**Tasks:**
A. In the passage on newsagency categories, which category is called probably the best example of what is working?
B. Name every category that the passage on newsagency categories says is shrinking for some newsagents.

**Passage given:**
________________________

Watching a category shrink is a slow kind of frustration. Not overnight. Gradually, a few titles at a time. Fewer customers asking. Numbers that used to feel unremarkable now feel like something worth explaining at the end of the month.

For most newsagents, that category is magazines. For some, newspapers. For others, lottery products, as customers move to buying online. The specifics differ. The feeling is familiar.

The question is not whether the decline is real. It is what happens to the floor space, the margin budget, and the foot traffic that category used to carry.

The instinct is to hold on

Magazines once drove daily foot traffic. Newspapers brought customers in before 8am. These were not minor parts of the business — they shaped the layout, the staffing, the rhythm of the day.

Protecting what built the shop makes sense. But holding floor space for a shrinking category has a real cost. Every metre could be working harder.

What is actually working in newsagency businesses right now

Greeting cards are probably the best example. Customers still want to buy them in person, and a well-curated section with decent replenishment consistently performs. The category does not get talked about much but it delivers.

Gifts and homewares have become a genuine revenue contributor for many stores, particularly where the range is local, seasonal, or hard to find online. Not generic gifts — product the owner chose because they know the customer walking through the door.

Stationery (smart stationery especially), arts and crafts, and activity products have a much bigger audience than they did five years ago. That shift is still underexploited in a lot of stores.

________________________

**Listing:**
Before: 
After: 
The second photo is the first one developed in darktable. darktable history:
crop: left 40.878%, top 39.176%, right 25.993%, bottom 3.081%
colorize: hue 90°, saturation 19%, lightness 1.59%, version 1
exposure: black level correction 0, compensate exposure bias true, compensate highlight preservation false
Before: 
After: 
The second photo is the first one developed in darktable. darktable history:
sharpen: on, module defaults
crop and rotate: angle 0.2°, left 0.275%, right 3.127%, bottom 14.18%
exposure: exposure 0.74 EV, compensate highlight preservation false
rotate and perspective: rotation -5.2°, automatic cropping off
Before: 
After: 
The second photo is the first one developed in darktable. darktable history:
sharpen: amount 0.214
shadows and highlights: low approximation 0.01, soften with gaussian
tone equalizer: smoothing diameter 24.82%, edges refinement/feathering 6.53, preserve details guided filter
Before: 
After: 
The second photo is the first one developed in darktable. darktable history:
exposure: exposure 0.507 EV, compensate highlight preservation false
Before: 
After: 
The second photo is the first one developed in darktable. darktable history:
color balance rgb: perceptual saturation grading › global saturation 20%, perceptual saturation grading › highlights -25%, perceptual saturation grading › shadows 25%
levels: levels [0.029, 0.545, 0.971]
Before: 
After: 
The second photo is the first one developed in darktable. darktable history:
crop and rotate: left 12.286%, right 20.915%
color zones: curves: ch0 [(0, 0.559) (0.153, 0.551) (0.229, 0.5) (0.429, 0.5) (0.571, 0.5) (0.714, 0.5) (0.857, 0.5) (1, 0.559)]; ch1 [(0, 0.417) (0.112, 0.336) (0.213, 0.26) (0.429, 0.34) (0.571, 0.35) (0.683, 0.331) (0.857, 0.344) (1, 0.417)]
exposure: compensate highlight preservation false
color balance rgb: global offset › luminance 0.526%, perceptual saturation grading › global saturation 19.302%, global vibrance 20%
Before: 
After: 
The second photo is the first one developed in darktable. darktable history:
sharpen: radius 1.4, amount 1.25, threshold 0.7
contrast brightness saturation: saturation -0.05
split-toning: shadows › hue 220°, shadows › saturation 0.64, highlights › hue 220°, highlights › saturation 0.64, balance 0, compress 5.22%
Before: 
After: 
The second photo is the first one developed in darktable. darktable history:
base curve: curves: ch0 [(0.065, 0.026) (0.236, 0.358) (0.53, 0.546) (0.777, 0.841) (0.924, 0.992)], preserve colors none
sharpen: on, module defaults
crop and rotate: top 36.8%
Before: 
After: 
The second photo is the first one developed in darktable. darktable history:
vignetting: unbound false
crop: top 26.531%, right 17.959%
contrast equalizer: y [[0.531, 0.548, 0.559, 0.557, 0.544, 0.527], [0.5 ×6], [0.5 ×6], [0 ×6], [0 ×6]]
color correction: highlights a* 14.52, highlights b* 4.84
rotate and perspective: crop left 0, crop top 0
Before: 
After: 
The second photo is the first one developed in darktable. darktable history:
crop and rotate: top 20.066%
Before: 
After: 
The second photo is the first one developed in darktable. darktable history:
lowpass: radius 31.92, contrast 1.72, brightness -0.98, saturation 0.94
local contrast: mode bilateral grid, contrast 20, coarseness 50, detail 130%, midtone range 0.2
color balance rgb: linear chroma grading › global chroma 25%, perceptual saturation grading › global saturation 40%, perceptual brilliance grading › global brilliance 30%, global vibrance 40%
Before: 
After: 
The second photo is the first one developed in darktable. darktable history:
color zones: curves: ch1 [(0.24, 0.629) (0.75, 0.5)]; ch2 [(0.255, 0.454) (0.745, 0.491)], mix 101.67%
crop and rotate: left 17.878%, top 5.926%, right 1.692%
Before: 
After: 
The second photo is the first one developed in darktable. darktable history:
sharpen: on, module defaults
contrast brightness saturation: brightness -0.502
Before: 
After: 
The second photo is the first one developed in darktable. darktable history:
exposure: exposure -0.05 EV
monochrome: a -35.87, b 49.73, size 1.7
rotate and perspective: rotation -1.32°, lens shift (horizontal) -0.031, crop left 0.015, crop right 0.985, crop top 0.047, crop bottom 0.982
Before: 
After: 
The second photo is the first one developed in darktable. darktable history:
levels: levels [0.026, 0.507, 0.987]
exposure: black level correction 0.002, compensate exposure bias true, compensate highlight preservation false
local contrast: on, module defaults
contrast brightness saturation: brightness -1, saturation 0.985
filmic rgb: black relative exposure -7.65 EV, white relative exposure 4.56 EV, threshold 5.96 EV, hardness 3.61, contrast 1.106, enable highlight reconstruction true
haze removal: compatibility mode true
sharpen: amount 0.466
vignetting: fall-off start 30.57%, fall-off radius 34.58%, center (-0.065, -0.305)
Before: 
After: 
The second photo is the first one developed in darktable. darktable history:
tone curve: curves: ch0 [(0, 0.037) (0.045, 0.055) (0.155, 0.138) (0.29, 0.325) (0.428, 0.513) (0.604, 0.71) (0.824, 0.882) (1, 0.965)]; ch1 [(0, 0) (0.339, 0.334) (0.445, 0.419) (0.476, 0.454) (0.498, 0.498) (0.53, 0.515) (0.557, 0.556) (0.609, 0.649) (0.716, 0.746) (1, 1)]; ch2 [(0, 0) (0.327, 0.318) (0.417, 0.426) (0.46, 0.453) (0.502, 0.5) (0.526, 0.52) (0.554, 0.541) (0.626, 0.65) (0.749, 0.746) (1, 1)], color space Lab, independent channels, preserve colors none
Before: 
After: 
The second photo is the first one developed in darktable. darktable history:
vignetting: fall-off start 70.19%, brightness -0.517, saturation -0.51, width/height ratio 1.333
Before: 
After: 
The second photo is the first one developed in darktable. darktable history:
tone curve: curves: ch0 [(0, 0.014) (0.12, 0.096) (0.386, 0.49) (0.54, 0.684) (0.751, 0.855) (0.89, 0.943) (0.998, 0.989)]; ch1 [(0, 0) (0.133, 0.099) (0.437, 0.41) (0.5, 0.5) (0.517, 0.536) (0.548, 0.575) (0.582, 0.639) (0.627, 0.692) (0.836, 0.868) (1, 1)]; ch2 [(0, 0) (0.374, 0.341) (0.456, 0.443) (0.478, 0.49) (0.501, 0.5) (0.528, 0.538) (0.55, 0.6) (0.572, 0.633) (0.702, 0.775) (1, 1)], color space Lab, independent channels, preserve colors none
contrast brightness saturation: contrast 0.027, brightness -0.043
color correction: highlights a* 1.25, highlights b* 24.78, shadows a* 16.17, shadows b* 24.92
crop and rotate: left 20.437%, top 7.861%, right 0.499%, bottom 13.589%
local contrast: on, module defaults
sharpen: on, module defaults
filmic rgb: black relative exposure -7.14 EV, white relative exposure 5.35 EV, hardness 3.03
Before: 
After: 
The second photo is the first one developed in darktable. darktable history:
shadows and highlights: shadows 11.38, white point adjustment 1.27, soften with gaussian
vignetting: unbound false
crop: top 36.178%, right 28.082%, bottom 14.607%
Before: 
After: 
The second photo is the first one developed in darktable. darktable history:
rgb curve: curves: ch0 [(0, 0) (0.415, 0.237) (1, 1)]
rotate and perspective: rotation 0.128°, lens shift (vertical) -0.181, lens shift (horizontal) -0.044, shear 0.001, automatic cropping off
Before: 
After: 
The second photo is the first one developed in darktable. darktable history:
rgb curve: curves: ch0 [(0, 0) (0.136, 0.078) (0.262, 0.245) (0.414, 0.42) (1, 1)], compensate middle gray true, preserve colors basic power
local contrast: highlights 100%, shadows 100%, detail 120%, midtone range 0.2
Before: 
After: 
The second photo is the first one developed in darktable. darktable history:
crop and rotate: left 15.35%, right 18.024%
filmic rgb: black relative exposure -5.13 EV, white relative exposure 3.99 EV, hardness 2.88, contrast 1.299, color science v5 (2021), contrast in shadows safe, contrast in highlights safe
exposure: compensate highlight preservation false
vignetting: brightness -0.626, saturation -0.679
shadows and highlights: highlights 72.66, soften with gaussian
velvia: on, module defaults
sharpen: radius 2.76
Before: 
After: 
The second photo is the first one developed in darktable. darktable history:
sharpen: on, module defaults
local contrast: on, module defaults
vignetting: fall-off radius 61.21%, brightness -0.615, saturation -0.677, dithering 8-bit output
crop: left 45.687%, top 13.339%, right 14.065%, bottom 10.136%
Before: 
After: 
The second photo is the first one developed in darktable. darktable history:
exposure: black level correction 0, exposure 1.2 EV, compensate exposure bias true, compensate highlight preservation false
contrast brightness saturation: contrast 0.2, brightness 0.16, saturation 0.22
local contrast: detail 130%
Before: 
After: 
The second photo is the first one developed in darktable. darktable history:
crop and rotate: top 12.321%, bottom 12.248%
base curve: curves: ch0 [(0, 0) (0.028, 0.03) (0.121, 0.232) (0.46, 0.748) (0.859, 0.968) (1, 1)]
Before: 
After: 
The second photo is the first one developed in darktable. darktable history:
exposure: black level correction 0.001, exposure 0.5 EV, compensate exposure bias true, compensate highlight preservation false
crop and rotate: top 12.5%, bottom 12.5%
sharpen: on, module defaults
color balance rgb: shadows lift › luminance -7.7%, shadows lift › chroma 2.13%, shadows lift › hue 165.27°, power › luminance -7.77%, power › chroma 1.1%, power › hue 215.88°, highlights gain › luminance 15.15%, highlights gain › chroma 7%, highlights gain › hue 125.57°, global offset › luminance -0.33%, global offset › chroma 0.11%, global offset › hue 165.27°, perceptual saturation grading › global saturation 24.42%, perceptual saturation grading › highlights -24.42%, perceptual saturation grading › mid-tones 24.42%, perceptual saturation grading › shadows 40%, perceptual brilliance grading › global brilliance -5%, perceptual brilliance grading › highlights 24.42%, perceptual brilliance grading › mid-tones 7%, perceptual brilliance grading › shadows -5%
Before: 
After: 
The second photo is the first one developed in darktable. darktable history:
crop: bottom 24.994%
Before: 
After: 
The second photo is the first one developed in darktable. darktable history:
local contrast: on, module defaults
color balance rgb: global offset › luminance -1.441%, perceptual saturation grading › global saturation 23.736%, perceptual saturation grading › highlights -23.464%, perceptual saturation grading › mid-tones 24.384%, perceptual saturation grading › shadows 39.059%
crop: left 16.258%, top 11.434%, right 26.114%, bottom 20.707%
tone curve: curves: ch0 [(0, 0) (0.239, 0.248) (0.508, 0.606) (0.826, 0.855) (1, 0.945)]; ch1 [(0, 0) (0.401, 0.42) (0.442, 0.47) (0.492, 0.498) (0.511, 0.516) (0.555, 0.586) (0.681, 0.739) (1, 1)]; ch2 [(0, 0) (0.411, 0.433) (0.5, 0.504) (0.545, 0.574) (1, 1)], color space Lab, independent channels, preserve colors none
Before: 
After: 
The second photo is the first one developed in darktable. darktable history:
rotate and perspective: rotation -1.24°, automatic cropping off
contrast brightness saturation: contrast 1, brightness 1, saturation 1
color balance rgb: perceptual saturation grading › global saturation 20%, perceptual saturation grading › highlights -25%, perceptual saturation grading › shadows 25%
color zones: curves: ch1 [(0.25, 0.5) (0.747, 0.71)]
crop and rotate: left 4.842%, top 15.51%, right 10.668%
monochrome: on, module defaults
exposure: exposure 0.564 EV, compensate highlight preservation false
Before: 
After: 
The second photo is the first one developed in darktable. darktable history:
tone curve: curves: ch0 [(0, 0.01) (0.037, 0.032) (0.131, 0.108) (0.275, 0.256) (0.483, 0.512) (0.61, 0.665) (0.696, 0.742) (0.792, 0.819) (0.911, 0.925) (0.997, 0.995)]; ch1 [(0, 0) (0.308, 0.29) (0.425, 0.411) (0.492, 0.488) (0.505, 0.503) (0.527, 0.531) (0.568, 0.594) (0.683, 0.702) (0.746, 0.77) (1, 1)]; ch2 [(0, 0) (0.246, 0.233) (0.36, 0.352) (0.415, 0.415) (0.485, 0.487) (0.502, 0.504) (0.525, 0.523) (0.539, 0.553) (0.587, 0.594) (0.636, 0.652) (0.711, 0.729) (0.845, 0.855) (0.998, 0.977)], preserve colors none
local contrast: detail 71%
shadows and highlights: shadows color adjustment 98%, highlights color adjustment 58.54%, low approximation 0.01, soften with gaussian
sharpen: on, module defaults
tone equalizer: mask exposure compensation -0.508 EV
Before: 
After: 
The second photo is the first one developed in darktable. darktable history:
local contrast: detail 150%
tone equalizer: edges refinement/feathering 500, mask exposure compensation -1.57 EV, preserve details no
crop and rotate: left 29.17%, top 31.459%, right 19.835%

________________________

**Per-task outputs:**
A. Greeting cards.

B. Magazines, newspapers, lottery products